A la mala situación de las finanzas públicas de los países del Sur de Europa, que ha motivado una especie de rescate de 750 billones de euros para evitar la espiral negativa de los mercados de renta fija, se han unido otra serie de factores negativos que han alimentado las ventas.
Así, las tensiones de tipo geopolítico entre las dos Coreas o el incidente militar del ejército israelí con la denominada “flotilla” de la libertad, no ayudaban en este contexto de aversión al riesgo. Como tampoco lo hacía el vertido de petróleo de la plataforma de la petrolera BP en el golfo de México, provocando importantes pérdidas en muchas compañías energéticas.
España se ha situado en el epicentro del mapa financiero durante las últimas semanas. Nos hemos visto forzados a reducir el déficit público ante la insistencia de los mercados financieros en aumentar el tipo de interés de nuestra Deuda Pública y las “recomendaciones” de nuestros socios comunitarios y del Presidente de Estados Unidos, que no quieren que la crisis griega se convierta en una espiral negativa.
Los ajustes son necesarios, al igual que lo son los anunciados por otros miembros de la Zona Euro, y vendrán más. Sin embargo, pensamos que en determinados análisis que se han hecho de la situación económica en España, el rigor ha sido bastante limitado.

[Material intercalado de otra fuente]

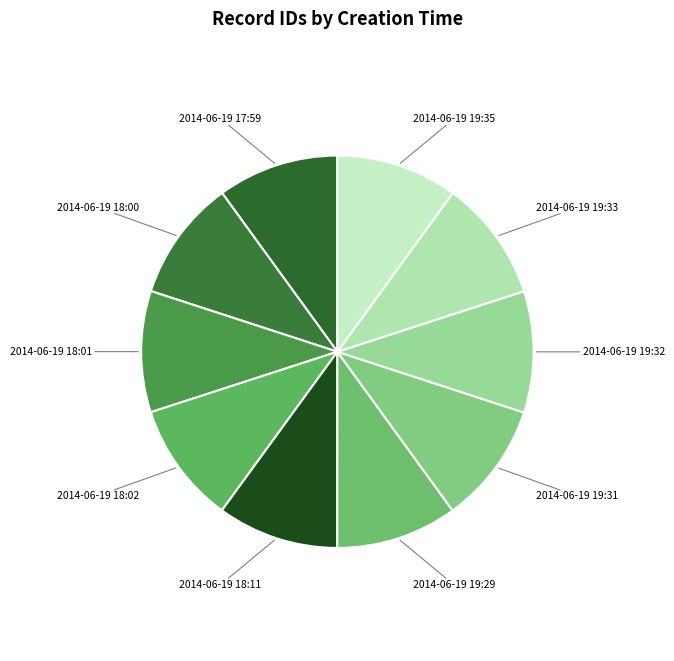

How many segments does this pie chart have?

10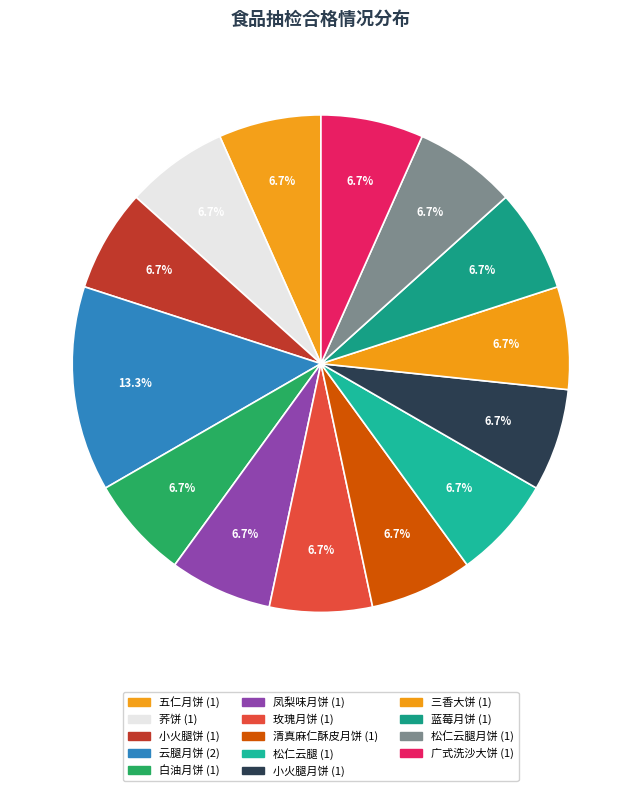

How many segments does this pie chart have?

14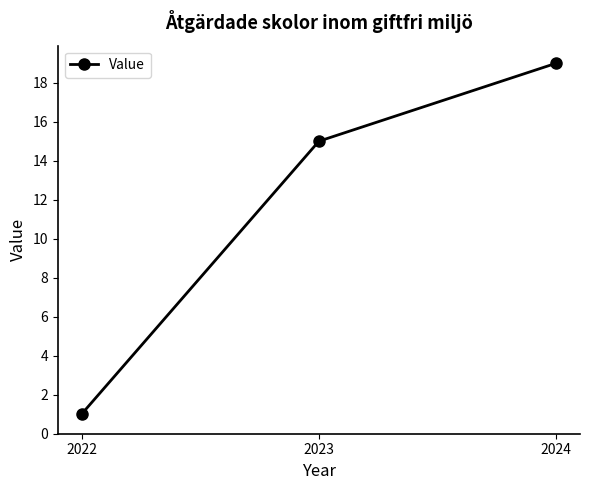

What value does the data have at 2023, to the nearest 5?

15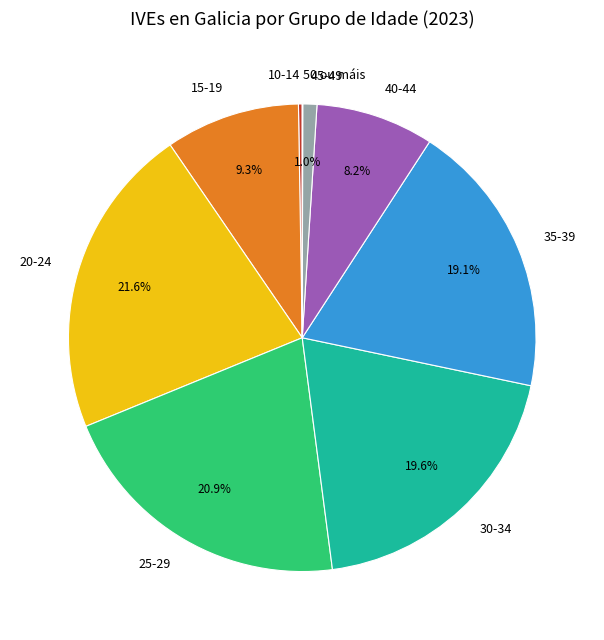

Is it true that 15-19 is 9% of the pie?

True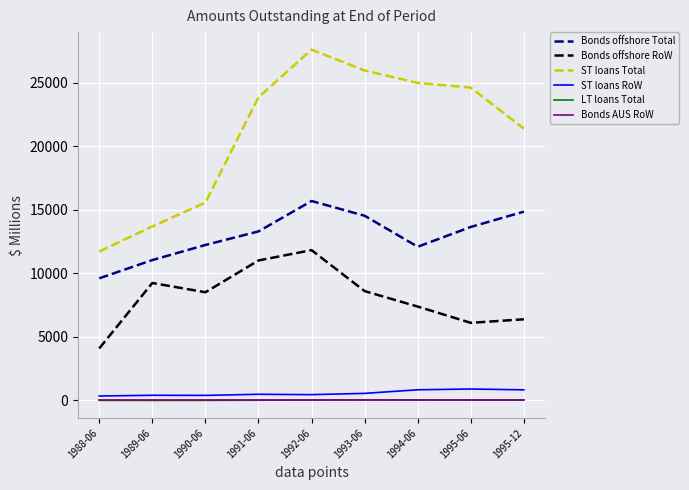

Count the number of categories in the chart.

9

Que CajaSur haya sido por momentos la noticia más importante del Financial Times y se haya querido ver en la Caja a uno de los actores principales del sistema financiero español parece, cuando menos, exagerado.
Por sectores el comportamiento era bastante dispar. Los mejores del mes han sido los tradicionalmente más defensivos, consumo básico, farmacia y telecomunicaciones. Los más castigados, los sectores típicamente cíclicos como financieras, energía y materias primas.
Las acciones empiezan a ofrecer de nuevo valoraciones bastante atractivas, sobre todo en la Zona Euro, pudiéndose esperar rentabilidades anuales próximas al 6% - 8% en el medio y largo plazo para la Bolsa estadounidense, y algo más para las europeas.
Además de encontrar un valor más que razonable en la renta variable, tanto en términos absolutos como relativos, el pesimismo actual del mercado –la volatilidad ha llegado a niveles máximos de 20 años (exceptuando la quiebra de Lehman)- es otro factor que debería apoyar a los activos con riesgo.
Recomendamos mantener sin cambios las decisiones de inversión de los últimos meses. Así, la exposición a renta variable continúa sobreponderada en el 55% actual. En renta fija seguimos pensando que no está especialmente atractiva la deuda de gobiernos, pero sí el crédito de alta calidad, por lo que se mantiene una exposición del 30%. La liquidez muestra un nivel de exposición con una pequeña sobreponderación en el 15%.